Exercise details → Could you output each line of the data that follows exactly?

Excerpted data →
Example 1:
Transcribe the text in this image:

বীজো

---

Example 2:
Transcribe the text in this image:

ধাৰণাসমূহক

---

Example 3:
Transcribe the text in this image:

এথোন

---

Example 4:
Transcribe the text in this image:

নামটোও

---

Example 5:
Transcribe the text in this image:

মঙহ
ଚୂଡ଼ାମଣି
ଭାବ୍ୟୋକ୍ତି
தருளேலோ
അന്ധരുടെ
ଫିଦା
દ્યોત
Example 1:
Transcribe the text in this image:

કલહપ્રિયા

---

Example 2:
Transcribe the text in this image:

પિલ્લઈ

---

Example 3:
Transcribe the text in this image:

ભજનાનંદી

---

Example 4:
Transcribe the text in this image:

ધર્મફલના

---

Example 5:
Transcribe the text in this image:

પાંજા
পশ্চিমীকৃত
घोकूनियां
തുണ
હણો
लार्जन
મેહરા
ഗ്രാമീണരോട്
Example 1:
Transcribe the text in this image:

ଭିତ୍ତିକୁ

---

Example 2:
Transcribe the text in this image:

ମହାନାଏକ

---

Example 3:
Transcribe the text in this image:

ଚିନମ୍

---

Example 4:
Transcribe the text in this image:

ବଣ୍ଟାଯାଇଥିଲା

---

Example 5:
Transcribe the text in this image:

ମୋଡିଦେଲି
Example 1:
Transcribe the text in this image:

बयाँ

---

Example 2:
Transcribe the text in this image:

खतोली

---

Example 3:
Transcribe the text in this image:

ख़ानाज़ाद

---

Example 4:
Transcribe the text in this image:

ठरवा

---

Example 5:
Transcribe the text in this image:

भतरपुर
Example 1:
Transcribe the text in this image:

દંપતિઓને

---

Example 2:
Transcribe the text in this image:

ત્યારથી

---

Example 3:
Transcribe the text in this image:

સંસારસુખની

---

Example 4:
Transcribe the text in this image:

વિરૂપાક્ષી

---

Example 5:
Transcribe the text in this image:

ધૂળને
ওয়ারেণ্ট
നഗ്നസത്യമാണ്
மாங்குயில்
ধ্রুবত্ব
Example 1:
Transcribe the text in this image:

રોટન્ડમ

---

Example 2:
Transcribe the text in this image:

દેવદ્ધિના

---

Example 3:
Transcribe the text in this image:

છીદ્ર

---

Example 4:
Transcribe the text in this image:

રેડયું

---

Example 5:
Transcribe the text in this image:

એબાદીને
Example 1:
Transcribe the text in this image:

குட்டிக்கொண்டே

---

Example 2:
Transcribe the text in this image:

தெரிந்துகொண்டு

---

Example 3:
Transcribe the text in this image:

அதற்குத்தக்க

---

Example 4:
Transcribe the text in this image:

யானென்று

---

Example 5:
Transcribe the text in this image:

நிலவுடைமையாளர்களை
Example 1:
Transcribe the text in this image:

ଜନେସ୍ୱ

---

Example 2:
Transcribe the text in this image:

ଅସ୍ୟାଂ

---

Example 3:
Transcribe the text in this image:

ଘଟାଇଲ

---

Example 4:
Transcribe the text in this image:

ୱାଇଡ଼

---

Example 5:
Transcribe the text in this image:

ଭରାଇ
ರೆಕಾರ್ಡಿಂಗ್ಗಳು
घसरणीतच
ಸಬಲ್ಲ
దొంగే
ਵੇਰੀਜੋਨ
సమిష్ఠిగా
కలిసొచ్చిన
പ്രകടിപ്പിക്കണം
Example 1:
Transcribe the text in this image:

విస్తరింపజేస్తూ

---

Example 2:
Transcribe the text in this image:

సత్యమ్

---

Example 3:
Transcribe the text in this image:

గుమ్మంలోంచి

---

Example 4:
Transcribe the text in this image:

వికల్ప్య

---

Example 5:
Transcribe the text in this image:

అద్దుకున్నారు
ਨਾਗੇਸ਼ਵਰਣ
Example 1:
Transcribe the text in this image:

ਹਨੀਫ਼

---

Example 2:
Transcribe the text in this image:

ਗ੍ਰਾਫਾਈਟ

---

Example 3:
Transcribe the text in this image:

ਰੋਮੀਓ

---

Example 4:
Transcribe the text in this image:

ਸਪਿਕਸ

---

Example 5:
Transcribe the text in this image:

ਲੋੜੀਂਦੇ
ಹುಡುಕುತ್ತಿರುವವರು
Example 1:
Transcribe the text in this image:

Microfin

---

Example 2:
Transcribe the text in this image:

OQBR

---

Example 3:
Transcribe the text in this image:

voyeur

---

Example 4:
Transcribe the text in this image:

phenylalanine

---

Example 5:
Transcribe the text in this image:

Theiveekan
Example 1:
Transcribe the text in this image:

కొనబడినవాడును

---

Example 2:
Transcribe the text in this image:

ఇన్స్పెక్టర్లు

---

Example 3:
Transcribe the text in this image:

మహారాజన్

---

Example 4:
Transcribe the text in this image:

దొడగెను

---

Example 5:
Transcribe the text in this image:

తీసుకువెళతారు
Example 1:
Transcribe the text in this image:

Answer to this exercise →
Example 1:
Transcribe the text in this image:

বীজো

---

Example 2:
Transcribe the text in this image:

ধাৰণাসমূহক

---

Example 3:
Transcribe the text in this image:

এথোন

---

Example 4:
Transcribe the text in this image:

নামটোও

---

Example 5:
Transcribe the text in this image:

মঙহ
ଚୂଡ଼ାମଣି
ଭାବ୍ୟୋକ୍ତି
தருளேலோ
അന്ധരുടെ
ଫିଦା
દ્યોત
Example 1:
Transcribe the text in this image:

કલહપ્રિયા

---

Example 2:
Transcribe the text in this image:

પિલ્લઈ

---

Example 3:
Transcribe the text in this image:

ભજનાનંદી

---

Example 4:
Transcribe the text in this image:

ધર્મફલના

---

Example 5:
Transcribe the text in this image:

પાંજા
পশ্চিমীকৃত
घोकूनियां
തുണ
હણો
लार्जन
મેહરા
ഗ്രാമീണരോട്
Example 1:
Transcribe the text in this image:

ଭିତ୍ତିକୁ

---

Example 2:
Transcribe the text in this image:

ମହାନାଏକ

---

Example 3:
Transcribe the text in this image:

ଚିନମ୍

---

Example 4:
Transcribe the text in this image:

ବଣ୍ଟାଯାଇଥିଲା

---

Example 5:
Transcribe the text in this image:

ମୋଡିଦେଲି
Example 1:
Transcribe the text in this image:

बयाँ

---

Example 2:
Transcribe the text in this image:

खतोली

---

Example 3:
Transcribe the text in this image:

ख़ानाज़ाद

---

Example 4:
Transcribe the text in this image:

ठरवा

---

Example 5:
Transcribe the text in this image:

भतरपुर
Example 1:
Transcribe the text in this image:

દંપતિઓને

---

Example 2:
Transcribe the text in this image:

ત્યારથી

---

Example 3:
Transcribe the text in this image:

સંસારસુખની

---

Example 4:
Transcribe the text in this image:

વિરૂપાક્ષી

---

Example 5:
Transcribe the text in this image:

ધૂળને
ওয়ারেণ্ট
നഗ്നസത്യമാണ്
மாங்குயில்
ধ্রুবত্ব
Example 1:
Transcribe the text in this image:

રોટન્ડમ

---

Example 2:
Transcribe the text in this image:

દેવદ્ધિના

---

Example 3:
Transcribe the text in this image:

છીદ્ર

---

Example 4:
Transcribe the text in this image:

રેડયું

---

Example 5:
Transcribe the text in this image:

એબાદીને
Example 1:
Transcribe the text in this image:

குட்டிக்கொண்டே

---

Example 2:
Transcribe the text in this image:

தெரிந்துகொண்டு

---

Example 3:
Transcribe the text in this image:

அதற்குத்தக்க

---

Example 4:
Transcribe the text in this image:

யானென்று

---

Example 5:
Transcribe the text in this image:

நிலவுடைமையாளர்களை
Example 1:
Transcribe the text in this image:

ଜନେସ୍ୱ

---

Example 2:
Transcribe the text in this image:

ଅସ୍ୟାଂ

---

Example 3:
Transcribe the text in this image:

ଘଟାଇଲ

---

Example 4:
Transcribe the text in this image:

ୱାଇଡ଼

---

Example 5:
Transcribe the text in this image:

ଭରାଇ
ರೆಕಾರ್ಡಿಂಗ್ಗಳು
घसरणीतच
ಸಬಲ್ಲ
దొంగే
ਵੇਰੀਜੋਨ
సమిష్ఠిగా
కలిసొచ్చిన
പ്രകടിപ്പിക്കണം
Example 1:
Transcribe the text in this image:

విస్తరింపజేస్తూ

---

Example 2:
Transcribe the text in this image:

సత్యమ్

---

Example 3:
Transcribe the text in this image:

గుమ్మంలోంచి

---

Example 4:
Transcribe the text in this image:

వికల్ప్య

---

Example 5:
Transcribe the text in this image:

అద్దుకున్నారు
ਨਾਗੇਸ਼ਵਰਣ
Example 1:
Transcribe the text in this image:

ਹਨੀਫ਼

---

Example 2:
Transcribe the text in this image:

ਗ੍ਰਾਫਾਈਟ

---

Example 3:
Transcribe the text in this image:

ਰੋਮੀਓ

---

Example 4:
Transcribe the text in this image:

ਸਪਿਕਸ

---

Example 5:
Transcribe the text in this image:

ਲੋੜੀਂਦੇ
ಹುಡುಕುತ್ತಿರುವವರು
Example 1:
Transcribe the text in this image:

Microfin

---

Example 2:
Transcribe the text in this image:

OQBR

---

Example 3:
Transcribe the text in this image:

voyeur

---

Example 4:
Transcribe the text in this image:

phenylalanine

---

Example 5:
Transcribe the text in this image:

Theiveekan
Example 1:
Transcribe the text in this image:

కొనబడినవాడును

---

Example 2:
Transcribe the text in this image:

ఇన్స్పెక్టర్లు

---

Example 3:
Transcribe the text in this image:

మహారాజన్

---

Example 4:
Transcribe the text in this image:

దొడగెను

---

Example 5:
Transcribe the text in this image:

తీసుకువెళతారు
Example 1:
Transcribe the text in this image:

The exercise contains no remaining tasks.